Inch One Hundred Forty-One: What's In A Name?

The co-chair of the working group kept addressing the other co-chair by the wrong name throughout the entire teleconference. The former was white, the latter was African-American. (I know this because I have met both of them.) The white woman has a Ph.D. and was addressed as "Dr. Susan" by the moderator. The African-American woman, Shelisa, is from a small Ohio county and is court staff, as are several of us in the working group.

Dr. Susan called Shelisa "Shelist" and "Shelista" and "Shelizza." Not once in the call, which lasted 50 minutes, did she pronounce Shelisa's name correctly.

I doubt that Dr. Susan intentionally mispronounced Shelisa's name. But she certainly did it carelessly. Shelisa did not correct her, but did make a point to say "This is Shelisa..."whenever she spoke during the call.

I wondered after the call whether I should have spoken up and said "Look, can you call Shelisa by her  right name?" But I was too polite and the moment and the call passed. Shelisa, without confronting the issue directly, made sure she introduced herself clearly each time she spoke.
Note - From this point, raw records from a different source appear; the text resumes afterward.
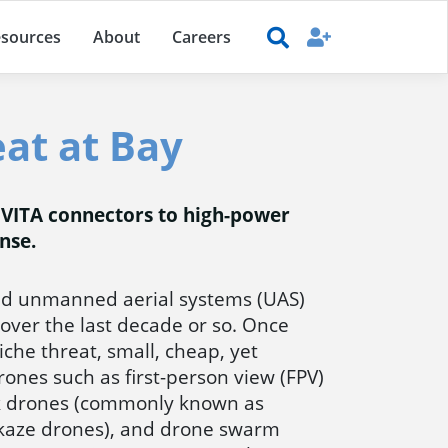
sources
About
Careers
at at Bay
 VITA connectors to high-power
nse.
d unmanned aerial systems (UAS)
over the last decade or so. Once
che threat, small, cheap, yet
drones such as first-person view (FPV)
k drones (commonly known as
ikaze drones), and drone swarm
She handled the situation in her own style.

I have a saying on my refrigerator: "Speaking up is a choice. And yes, standing on the sidelines is a choice."

During the teleconference, I stayed on the sidelines. Next time I need to choose better.


Anne said...

I wonder if Shelisa would appreciate a quick note, letting her know that you noticed it, ask if it bothered her, and maybe offer to contact the co-chair. You can still address it, and doing it during the meeting might have been embarrassing for Shelisa.

Anonymous said...

Implicit Biased article

Darla said...

Hard to know sometimes when to speak up and when to let matters work themselves out. As you say, Shelisa handled it by clearly introducing herself when she spoke. It was rude of the co-chair to be so offhand about it but I don't think you were remiss to stay out of the situation.